Among larger school districts in the Northern San Joaquin Valley Manteca Unified has been able to return students sooner than their counterparts and so safely.
As of April 16, there were 26 confirmed cases among 27,000 students and staff. That included 22 students. District officials indicated the lion’s share of those cases have been student athletes.
Based on contract tracing all of the infected students were exposed outside of campus settings including many playing competitive sports.
There is an average of 700 student athletes being tested in any given week. In sports with higher contact such as basketball a student may be tested twice in five days.
To date there has been no on-campus transmission or outbreaks.
MUSD Community Outreach Director Victoria Brunn said “this tells us mitigation measures in the classroom are working.”
Since the start of the pandemic in mid-March 2020, the district has focused on the goal of returning students to in-person learning in a safe fashion by exceeding health department minimal standards.
Manteca Unified has been so successful at it that the California Department of Public Health tapped Lathrop High Principal Greg Leland this week to participate in a panel on safe school reopening that was designed to help districts throughout the state move back to in-person learning.
District Superintendent Clark Burke lauded teachers, support staff and the board for “prioritizing students over fear.”
That has required the district not only exceed recommendations to keep staff and students safe but to take measures to be prepared when the opportunities arose.
Manteca was able to take advantage of the small window of opportunity in November when San Joaquin County slipped into the red tier for the first time as they had modified facilities and had a plan in place and teachers already instructing classes remotely from their classrooms.
Under state protocols in place at the time, districts that had already transitioned to hybrid learning that involved in-person instruction when the county moved back into the purple tier could stay there as long as COVID cases among students and staff did not exceed specific levels.

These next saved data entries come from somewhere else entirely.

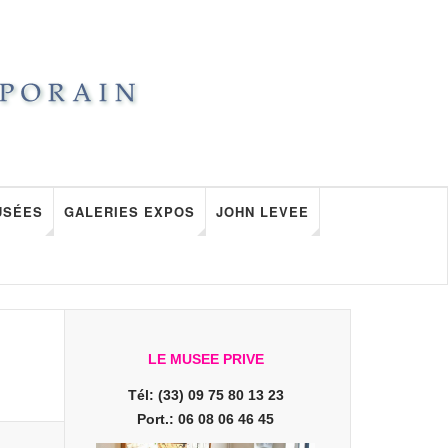
USÉES
GALERIES EXPOS
JOHN LEVEE
LE MUSEE PRIVE
Tél: (33) 09 75 80 13 23
Port.: 06 08 06 46 45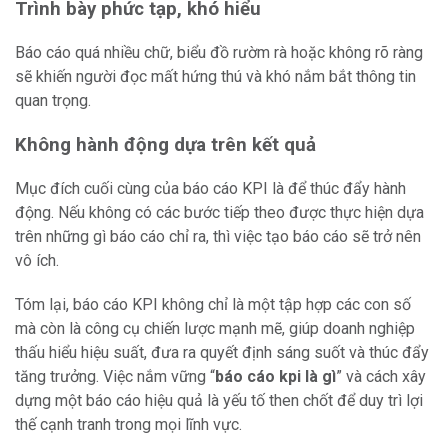
Trình bày phức tạp, khó hiểu
Báo cáo quá nhiều chữ, biểu đồ rườm rà hoặc không rõ ràng
sẽ khiến người đọc mất hứng thú và khó nắm bắt thông tin
quan trọng.
Không hành động dựa trên kết quả
Mục đích cuối cùng của báo cáo KPI là để thúc đẩy hành
động. Nếu không có các bước tiếp theo được thực hiện dựa
trên những gì báo cáo chỉ ra, thì việc tạo báo cáo sẽ trở nên
vô ích.
Tóm lại, báo cáo KPI không chỉ là một tập hợp các con số
mà còn là công cụ chiến lược mạnh mẽ, giúp doanh nghiệp
thấu hiểu hiệu suất, đưa ra quyết định sáng suốt và thúc đẩy
tăng trưởng. Việc nắm vững “
báo cáo kpi là gì
” và cách xây
dựng một báo cáo hiệu quả là yếu tố then chốt để duy trì lợi
thế cạnh tranh trong mọi lĩnh vực.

Manteca before then had already taken advantage of the state allowing targeted cohorts — English learners, special education students, homeless students, and those with significant learning struggles — to return to in-person learning in small groups for limited periods of time.
The foundation for the district to move students back to the classroom quicker and more robustly than other districts its size and larger is being credited to the district having a balanced budget.

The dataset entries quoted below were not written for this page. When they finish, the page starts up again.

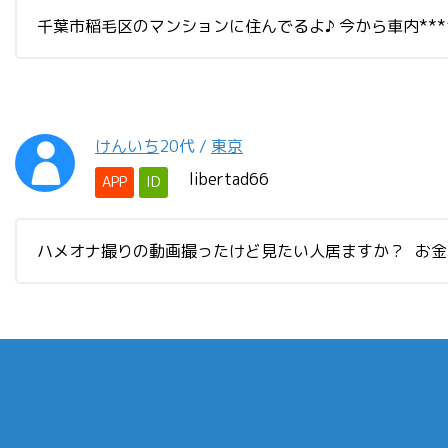
千葉市稲毛区のマンションに住んでるよ♪ 今から車内***
けんいち
20代
/
東京
libertad66
APP
ID
ハメオナ撮りの動画撮ったけど見たい人居ますか？ お金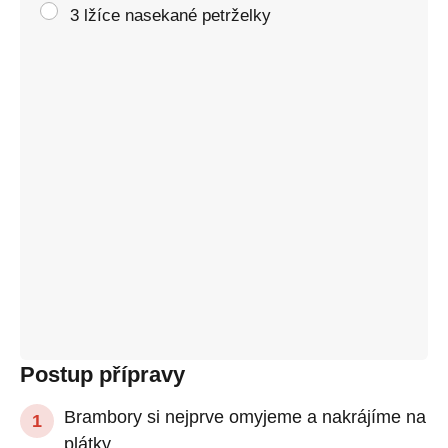
3 lžíce nasekané petrželky
Postup přípravy
Brambory si nejprve omyjeme a nakrájíme na
plátky.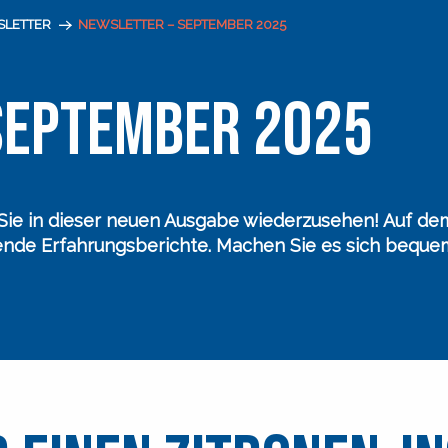
SLETTER
NEWSLETTER – SEPTEMBER 2025
SEPTEMBER 2025
, Sie in dieser neuen Ausgabe wiederzusehen! Auf d
rende Erfahrungsberichte. Machen Sie es sich beque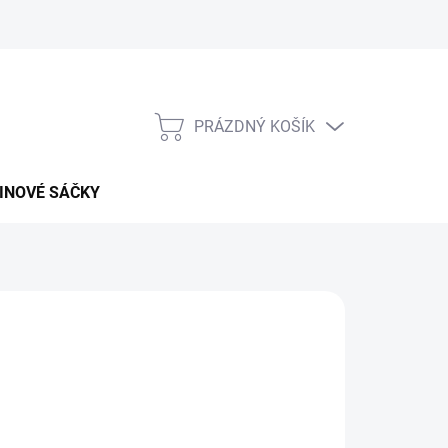
PRÁZDNÝ KOŠÍK
NÁKUPNÍ
KOŠÍK
INOVÉ SÁČKY
026
MOŽNOSTI DORUČENÍ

Burke noted Manteca Unified, unlike a number of other districts, did not use the initial extra funds from the state to backfill budget shortfalls. The balanced budget allowed the district to order personal protection equipment and things such as dividers for desks ahead of most other districts in California.
Equipment and supplies were in place along with a staff that was on-site and prepared. That meant when the state cracked open the door to return to some form of in-person learning for all students Manteca Unified was ready to slip through the crack before the door was shut again.